:: EXERCISE DATA ::

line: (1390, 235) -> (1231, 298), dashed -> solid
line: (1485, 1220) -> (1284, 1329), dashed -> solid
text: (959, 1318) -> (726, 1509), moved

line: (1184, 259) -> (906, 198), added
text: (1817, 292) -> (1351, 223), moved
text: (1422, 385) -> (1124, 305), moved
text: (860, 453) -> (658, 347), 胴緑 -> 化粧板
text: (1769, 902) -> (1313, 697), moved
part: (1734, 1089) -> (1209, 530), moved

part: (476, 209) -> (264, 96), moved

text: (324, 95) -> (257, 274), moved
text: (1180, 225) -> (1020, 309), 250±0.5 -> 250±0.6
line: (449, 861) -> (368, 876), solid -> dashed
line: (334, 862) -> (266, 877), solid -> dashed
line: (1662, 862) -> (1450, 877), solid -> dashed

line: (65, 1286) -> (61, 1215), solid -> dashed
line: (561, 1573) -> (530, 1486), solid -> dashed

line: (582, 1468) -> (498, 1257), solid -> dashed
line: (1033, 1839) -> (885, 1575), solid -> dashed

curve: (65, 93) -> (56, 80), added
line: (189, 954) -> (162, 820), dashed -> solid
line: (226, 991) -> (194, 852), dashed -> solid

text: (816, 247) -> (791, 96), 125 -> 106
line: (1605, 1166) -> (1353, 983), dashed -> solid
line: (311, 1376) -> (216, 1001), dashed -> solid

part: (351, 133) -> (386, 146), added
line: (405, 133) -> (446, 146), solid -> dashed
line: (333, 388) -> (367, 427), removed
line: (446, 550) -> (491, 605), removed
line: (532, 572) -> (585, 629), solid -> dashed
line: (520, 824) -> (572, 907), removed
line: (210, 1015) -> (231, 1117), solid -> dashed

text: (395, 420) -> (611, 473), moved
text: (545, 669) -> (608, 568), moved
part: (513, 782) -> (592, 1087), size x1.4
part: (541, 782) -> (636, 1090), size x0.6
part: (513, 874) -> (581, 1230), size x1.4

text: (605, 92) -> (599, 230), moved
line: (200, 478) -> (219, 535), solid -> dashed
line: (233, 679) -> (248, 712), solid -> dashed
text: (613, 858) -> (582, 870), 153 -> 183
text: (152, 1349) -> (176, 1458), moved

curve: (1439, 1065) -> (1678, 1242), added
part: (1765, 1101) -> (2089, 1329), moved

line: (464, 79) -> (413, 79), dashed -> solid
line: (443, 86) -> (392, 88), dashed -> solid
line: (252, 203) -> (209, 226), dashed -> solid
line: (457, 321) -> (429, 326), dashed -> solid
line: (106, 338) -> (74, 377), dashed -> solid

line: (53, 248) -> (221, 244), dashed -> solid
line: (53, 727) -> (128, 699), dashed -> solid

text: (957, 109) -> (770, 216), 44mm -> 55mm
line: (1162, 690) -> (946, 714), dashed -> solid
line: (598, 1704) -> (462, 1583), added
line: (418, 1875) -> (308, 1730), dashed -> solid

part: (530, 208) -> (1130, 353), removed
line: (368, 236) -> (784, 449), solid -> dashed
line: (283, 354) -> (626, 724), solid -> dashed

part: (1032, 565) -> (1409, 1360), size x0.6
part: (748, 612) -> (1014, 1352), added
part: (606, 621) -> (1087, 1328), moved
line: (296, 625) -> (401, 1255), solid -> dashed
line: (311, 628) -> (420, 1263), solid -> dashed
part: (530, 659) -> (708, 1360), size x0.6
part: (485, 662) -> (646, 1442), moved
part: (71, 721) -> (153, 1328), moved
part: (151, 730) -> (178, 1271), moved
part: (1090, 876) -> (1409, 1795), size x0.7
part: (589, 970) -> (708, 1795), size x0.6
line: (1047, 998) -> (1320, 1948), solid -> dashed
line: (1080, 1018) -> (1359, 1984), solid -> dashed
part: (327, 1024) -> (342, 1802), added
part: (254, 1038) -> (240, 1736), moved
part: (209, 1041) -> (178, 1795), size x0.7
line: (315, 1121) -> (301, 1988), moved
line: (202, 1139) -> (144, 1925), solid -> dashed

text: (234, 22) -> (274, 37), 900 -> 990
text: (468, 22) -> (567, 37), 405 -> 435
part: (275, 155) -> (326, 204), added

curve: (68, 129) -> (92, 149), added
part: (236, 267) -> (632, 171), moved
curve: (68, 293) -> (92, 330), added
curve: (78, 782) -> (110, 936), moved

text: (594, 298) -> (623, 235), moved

:::

Output the complete data verbatim.

» **RESPONSE TO THE TASK**
line: (1390, 235) -> (1231, 298), dashed -> solid
line: (1485, 1220) -> (1284, 1329), dashed -> solid
text: (959, 1318) -> (726, 1509), moved

line: (1184, 259) -> (906, 198), added
text: (1817, 292) -> (1351, 223), moved
text: (1422, 385) -> (1124, 305), moved
text: (860, 453) -> (658, 347), 胴緑 -> 化粧板
text: (1769, 902) -> (1313, 697), moved
part: (1734, 1089) -> (1209, 530), moved

part: (476, 209) -> (264, 96), moved

text: (324, 95) -> (257, 274), moved
text: (1180, 225) -> (1020, 309), 250±0.5 -> 250±0.6
line: (449, 861) -> (368, 876), solid -> dashed
line: (334, 862) -> (266, 877), solid -> dashed
line: (1662, 862) -> (1450, 877), solid -> dashed

line: (65, 1286) -> (61, 1215), solid -> dashed
line: (561, 1573) -> (530, 1486), solid -> dashed

line: (582, 1468) -> (498, 1257), solid -> dashed
line: (1033, 1839) -> (885, 1575), solid -> dashed

curve: (65, 93) -> (56, 80), added
line: (189, 954) -> (162, 820), dashed -> solid
line: (226, 991) -> (194, 852), dashed -> solid

text: (816, 247) -> (791, 96), 125 -> 106
line: (1605, 1166) -> (1353, 983), dashed -> solid
line: (311, 1376) -> (216, 1001), dashed -> solid

part: (351, 133) -> (386, 146), added
line: (405, 133) -> (446, 146), solid -> dashed
line: (333, 388) -> (367, 427), removed
line: (446, 550) -> (491, 605), removed
line: (532, 572) -> (585, 629), solid -> dashed
line: (520, 824) -> (572, 907), removed
line: (210, 1015) -> (231, 1117), solid -> dashed

text: (395, 420) -> (611, 473), moved
text: (545, 669) -> (608, 568), moved
part: (513, 782) -> (592, 1087), size x1.4
part: (541, 782) -> (636, 1090), size x0.6
part: (513, 874) -> (581, 1230), size x1.4

text: (605, 92) -> (599, 230), moved
line: (200, 478) -> (219, 535), solid -> dashed
line: (233, 679) -> (248, 712), solid -> dashed
text: (613, 858) -> (582, 870), 153 -> 183
text: (152, 1349) -> (176, 1458), moved

curve: (1439, 1065) -> (1678, 1242), added
part: (1765, 1101) -> (2089, 1329), moved

line: (464, 79) -> (413, 79), dashed -> solid
line: (443, 86) -> (392, 88), dashed -> solid
line: (252, 203) -> (209, 226), dashed -> solid
line: (457, 321) -> (429, 326), dashed -> solid
line: (106, 338) -> (74, 377), dashed -> solid

line: (53, 248) -> (221, 244), dashed -> solid
line: (53, 727) -> (128, 699), dashed -> solid

text: (957, 109) -> (770, 216), 44mm -> 55mm
line: (1162, 690) -> (946, 714), dashed -> solid
line: (598, 1704) -> (462, 1583), added
line: (418, 1875) -> (308, 1730), dashed -> solid

part: (530, 208) -> (1130, 353), removed
line: (368, 236) -> (784, 449), solid -> dashed
line: (283, 354) -> (626, 724), solid -> dashed

part: (1032, 565) -> (1409, 1360), size x0.6
part: (748, 612) -> (1014, 1352), added
part: (606, 621) -> (1087, 1328), moved
line: (296, 625) -> (401, 1255), solid -> dashed
line: (311, 628) -> (420, 1263), solid -> dashed
part: (530, 659) -> (708, 1360), size x0.6
part: (485, 662) -> (646, 1442), moved
part: (71, 721) -> (153, 1328), moved
part: (151, 730) -> (178, 1271), moved
part: (1090, 876) -> (1409, 1795), size x0.7
part: (589, 970) -> (708, 1795), size x0.6
line: (1047, 998) -> (1320, 1948), solid -> dashed
line: (1080, 1018) -> (1359, 1984), solid -> dashed
part: (327, 1024) -> (342, 1802), added
part: (254, 1038) -> (240, 1736), moved
part: (209, 1041) -> (178, 1795), size x0.7
line: (315, 1121) -> (301, 1988), moved
line: (202, 1139) -> (144, 1925), solid -> dashed

text: (234, 22) -> (274, 37), 900 -> 990
text: (468, 22) -> (567, 37), 405 -> 435
part: (275, 155) -> (326, 204), added

curve: (68, 129) -> (92, 149), added
part: (236, 267) -> (632, 171), moved
curve: (68, 293) -> (92, 330), added
curve: (78, 782) -> (110, 936), moved

text: (594, 298) -> (623, 235), moved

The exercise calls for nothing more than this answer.